Nel film The Commitments, diretto da Alan Parker, c’è una famosa frase con cui Jimmy Rabbitte, (il manager del gruppo che da il titolo al libro/film) cerca di convincere i musicisti da lui raccolti nei modi più disparati, a diventare fervidi adepti del culto della soul music:
“Gli Irlandesi sono i più negri d’Europa, i Dublinesi sono i più negri di Irlanda e noi di periferia siamo i più negri di Dublino, quindi ripetete con me ad alta voce: “Sono un negro e me ne vanto!””
E se a qualcuno allora poteva sembrare strano, ma non più di tanto in realtà, di trovare (sia pure sugli scaffali di una libreria o al cinema) un gruppo a Dublino che voleva diffondere alle masse il verbo del soul, cosa si può pensare di un gruppo formato da sette elementi, capitanato da una ragazza arrivata direttamente dagli anni ’60, Koko Jean Davis, (impressionante la sua somiglianza con una Tina Turner giovane), e che viene dalla…Catalogna? Tutto qui fa pensare agli anni ’60: la grafica vintage della copertina, la registrazione rigorosamente in mono, e persino il nome dell’etichetta che ha sede a Barcellona: Penniman, ovverosia il vero cognome di quel genietto del rock e della black music che è stato Little Richard. Questo gruppo si chiama The Excitements: due chitarre, due sassofoni, basso e batteria con pianoforte e tromba a fare capolino spesso e volentieri.
Si formano nel 2010 grazie all’incontro di due appassionati di soul e rhythm‘n’blues, Adrià Gual (chitarra ritmica) e Daniel Segura (basso), che raccolgono altri adepti alla causa del soul e riescono a fare bingo grazie all’incontro con l’incredibile talento vocale e la devastante presenza on stage della piccola ma inarrestabile Koko Jean Davis, nata in Mozambico, cresciuta negli States e vissuta in Brasile prima del fortunato approdo in Catalogna. Il loro esordio di due anni fa era stato notevole per gli appassionati di black music, non solo per la notevole abilità strumentale degli spagnoli (nemmeno il più grande esperto di soul music avrebbe mai potuto scommettere un centesimo sulle origini catalane della band semplicemente ascoltando il loro sound), ma perché andava a stuzzicare la conoscenza enciclopedica del soul andando a ripescare brani misconosciuti o meravigliosamente celati come la dolce “Never Gonna Let You Go” del già citato Little Richard oppure “Let’s Kiss And Make Up” dei Falcons e l’r’n’b della “From Now On” di Nathaniel Mayer.

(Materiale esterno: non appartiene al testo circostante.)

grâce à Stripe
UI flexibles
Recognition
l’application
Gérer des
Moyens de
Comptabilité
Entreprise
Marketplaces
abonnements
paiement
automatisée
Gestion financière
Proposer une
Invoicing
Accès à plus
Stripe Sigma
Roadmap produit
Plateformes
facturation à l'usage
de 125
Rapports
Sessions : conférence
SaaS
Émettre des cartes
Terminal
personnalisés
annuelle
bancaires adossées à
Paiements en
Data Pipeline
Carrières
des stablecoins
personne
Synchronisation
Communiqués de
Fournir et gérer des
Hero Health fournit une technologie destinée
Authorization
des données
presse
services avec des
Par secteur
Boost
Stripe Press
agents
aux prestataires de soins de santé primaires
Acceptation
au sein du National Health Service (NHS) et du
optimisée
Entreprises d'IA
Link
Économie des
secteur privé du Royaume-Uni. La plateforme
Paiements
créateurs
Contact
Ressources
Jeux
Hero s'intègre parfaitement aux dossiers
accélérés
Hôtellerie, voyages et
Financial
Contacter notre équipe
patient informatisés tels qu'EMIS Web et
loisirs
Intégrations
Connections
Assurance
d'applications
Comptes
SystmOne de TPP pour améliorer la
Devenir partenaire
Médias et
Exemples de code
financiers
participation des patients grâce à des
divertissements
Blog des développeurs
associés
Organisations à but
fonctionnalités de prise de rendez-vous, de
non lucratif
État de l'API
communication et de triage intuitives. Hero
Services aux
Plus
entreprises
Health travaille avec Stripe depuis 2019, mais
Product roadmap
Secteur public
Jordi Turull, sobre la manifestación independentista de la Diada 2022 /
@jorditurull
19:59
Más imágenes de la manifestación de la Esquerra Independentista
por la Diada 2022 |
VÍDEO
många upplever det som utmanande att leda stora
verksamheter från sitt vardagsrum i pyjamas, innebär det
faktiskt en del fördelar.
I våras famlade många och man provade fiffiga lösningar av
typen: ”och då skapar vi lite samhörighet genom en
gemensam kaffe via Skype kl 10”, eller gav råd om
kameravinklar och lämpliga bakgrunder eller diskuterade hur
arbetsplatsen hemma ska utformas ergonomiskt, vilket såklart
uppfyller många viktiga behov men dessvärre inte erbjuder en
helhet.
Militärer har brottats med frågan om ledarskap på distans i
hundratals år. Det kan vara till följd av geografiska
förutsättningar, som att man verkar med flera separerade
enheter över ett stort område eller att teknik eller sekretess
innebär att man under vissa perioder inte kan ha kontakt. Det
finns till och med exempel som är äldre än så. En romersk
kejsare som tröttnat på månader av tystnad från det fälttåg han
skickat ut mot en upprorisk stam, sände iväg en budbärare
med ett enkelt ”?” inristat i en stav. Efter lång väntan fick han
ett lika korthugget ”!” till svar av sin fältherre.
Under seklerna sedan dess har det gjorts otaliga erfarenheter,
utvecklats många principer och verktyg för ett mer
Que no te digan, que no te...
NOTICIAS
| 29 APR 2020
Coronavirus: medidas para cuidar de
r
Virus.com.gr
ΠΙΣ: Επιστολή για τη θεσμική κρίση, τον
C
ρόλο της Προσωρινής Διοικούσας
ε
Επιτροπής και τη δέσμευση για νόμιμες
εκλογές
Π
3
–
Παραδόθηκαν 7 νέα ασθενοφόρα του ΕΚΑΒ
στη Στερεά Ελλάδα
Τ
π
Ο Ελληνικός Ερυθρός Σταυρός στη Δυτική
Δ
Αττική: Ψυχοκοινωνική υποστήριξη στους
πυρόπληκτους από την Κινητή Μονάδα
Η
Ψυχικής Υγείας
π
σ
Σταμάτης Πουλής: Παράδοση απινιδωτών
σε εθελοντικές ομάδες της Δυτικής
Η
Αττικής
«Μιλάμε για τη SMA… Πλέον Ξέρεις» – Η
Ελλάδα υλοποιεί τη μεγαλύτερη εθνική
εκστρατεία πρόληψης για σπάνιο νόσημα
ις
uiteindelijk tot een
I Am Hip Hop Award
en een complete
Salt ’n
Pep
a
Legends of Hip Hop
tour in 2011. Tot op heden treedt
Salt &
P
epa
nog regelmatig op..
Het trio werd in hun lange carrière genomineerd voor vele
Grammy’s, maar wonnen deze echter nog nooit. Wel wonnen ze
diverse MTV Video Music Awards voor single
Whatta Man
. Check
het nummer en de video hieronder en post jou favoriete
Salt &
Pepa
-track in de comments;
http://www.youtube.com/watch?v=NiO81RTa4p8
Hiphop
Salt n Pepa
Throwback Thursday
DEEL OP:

Il 30 settembre del 2013 (mi dolgo del ritardo con cui scrivo questa recensione) è uscito l’atteso seguito del fortunato debutto: Sometimes Too Much Ain’t Enough. E come dare torto a Koko Jean e compagnia? “A volte troppo non è abbastanza” utilizza la stessa grafica vintage, la stessa registrazione mono, la stessa etichetta, ci sono solo due piccoli cambi di formazione (batteria e chitarra solista), ma (udite, udite) questa volta l’album non è composto di sole cover. Le riletture stavolta sono solo due e non necessitano di scervellarsi troppo all’interno del meraviglioso mondo della black music in quanto la splendida “Keep It To Yourself” messa in apertura fa parte del disco forse più conosciuto di Billy Preston (‘That’s The Way God Planned It” del 1969) e la “Tell Me Where I Stand” posizionata quasi in chiusura è probabilmente un vero e proprio classico di Johnny Sayles. Ma anche le tracce originali fanno la loro gran figura come la splendida title-track, “Don’t You Dare Tell Her”, la trascinante “Ha, Ha, Ha” o il megablues “I’ve Bet And I’ve Lost Again“.

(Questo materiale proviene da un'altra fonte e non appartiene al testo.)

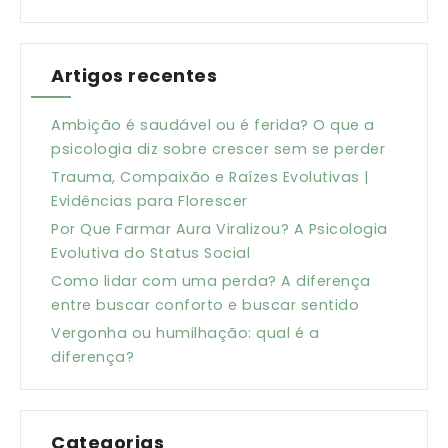
Artigos recentes
Ambição é saudável ou é ferida? O que a
psicologia diz sobre crescer sem se perder
Trauma, Compaixão e Raízes Evolutivas |
Evidências para Florescer
Por Que Farmar Aura Viralizou? A Psicologia
Evolutiva do Status Social
Como lidar com uma perda? A diferença
entre buscar conforto e buscar sentido
Vergonha ou humilhação: qual é a
diferença?
Categorias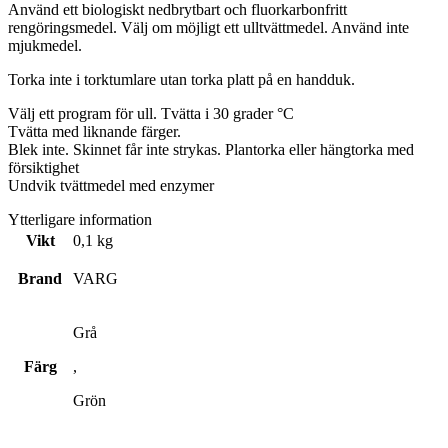
Använd ett biologiskt nedbrytbart och fluorkarbonfritt
rengöringsmedel. Välj om möjligt ett ulltvättmedel. Använd inte
mjukmedel.
Torka inte i torktumlare utan torka platt på en handduk.
Välj ett program för ull. Tvätta i 30 grader °C
Tvätta med liknande färger.
Blek inte. Skinnet får inte strykas. Plantorka eller hängtorka med
försiktighet
Undvik tvättmedel med enzymer
Ytterligare information
Vikt
0,1 kg
Brand
VARG
Grå
Färg
,
Grön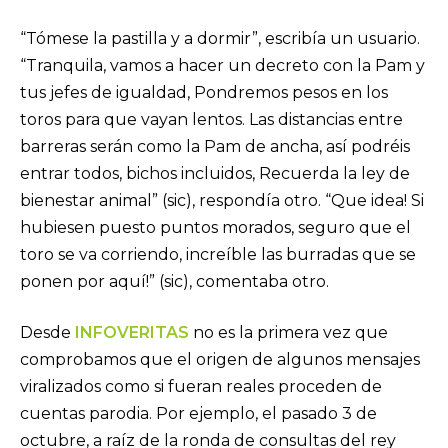
“Tómese la pastilla y a dormir”, escribía un usuario.
“Tranquila, vamos a hacer un decreto con la Pam y
tus jefes de igualdad, Pondremos pesos en los
toros para que vayan lentos. Las distancias entre
barreras serán como la Pam de ancha, así podréis
entrar todos, bichos incluidos, Recuerda la ley de
bienestar animal” (sic), respondía otro. “Que idea! Si
hubiesen puesto puntos morados, seguro que el
toro se va corriendo, increíble las burradas que se
ponen por aquí!” (sic), comentaba otro.
Desde
INFOVERITAS
no es la primera vez que
comprobamos que el origen de algunos mensajes
viralizados como si fueran reales proceden de
cuentas parodia. Por ejemplo, el pasado 3 de
octubre, a raíz de la ronda de consultas del rey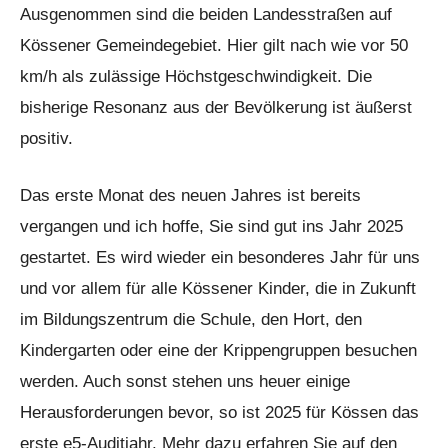
Ausgenommen sind die beiden Landesstraßen auf
Kössener Gemeindegebiet. Hier gilt nach wie vor 50
km/h als zulässige Höchstgeschwindigkeit. Die
bisherige Resonanz aus der Bevölkerung ist äußerst
positiv.
Das erste Monat des neuen Jahres ist bereits
vergangen und ich hoffe, Sie sind gut ins Jahr 2025
gestartet. Es wird wieder ein besonderes Jahr für uns
und vor allem für alle Kössener Kinder, die in Zukunft
im Bildungszentrum die Schule, den Hort, den
Kindergarten oder eine der Krippengruppen besuchen
werden. Auch sonst stehen uns heuer einige
Herausforderungen bevor, so ist 2025 für Kössen das
erste e5-Auditjahr. Mehr dazu erfahren Sie auf den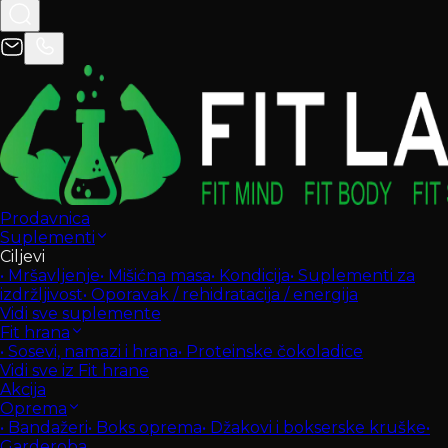
Prodavnica
Suplementi
Ciljevi
•
Mršavljenje
•
Mišićna masa
•
Kondicija
•
Suplementi za
izdržljivost
•
Oporavak / rehidratacija / energija
Vidi sve suplemente
Fit hrana
•
Sosevi, namazi i hrana
•
Proteinske čokoladice
Vidi sve iz Fit hrane
Akcija
Oprema
•
Bandažeri
•
Boks oprema
•
Džakovi i bokserske kruške
•
Garderoba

Il suono, la passione, il fuoco che arde sono i medesimi del fortunato predecessore, e sono elementi che nel mondo musicale attuale non si trovano facilmente, e quando li troviamo non possiamo che attingerne a piene mani con soddisfazione. Certo, dispiace dar torto al simpatico Jimmy Rabbitte, ma chi poteva solo lontanamente immaginare che i neri più neri d’Europa fossero di stanza a Barcellona e non nella periferia di Dublino.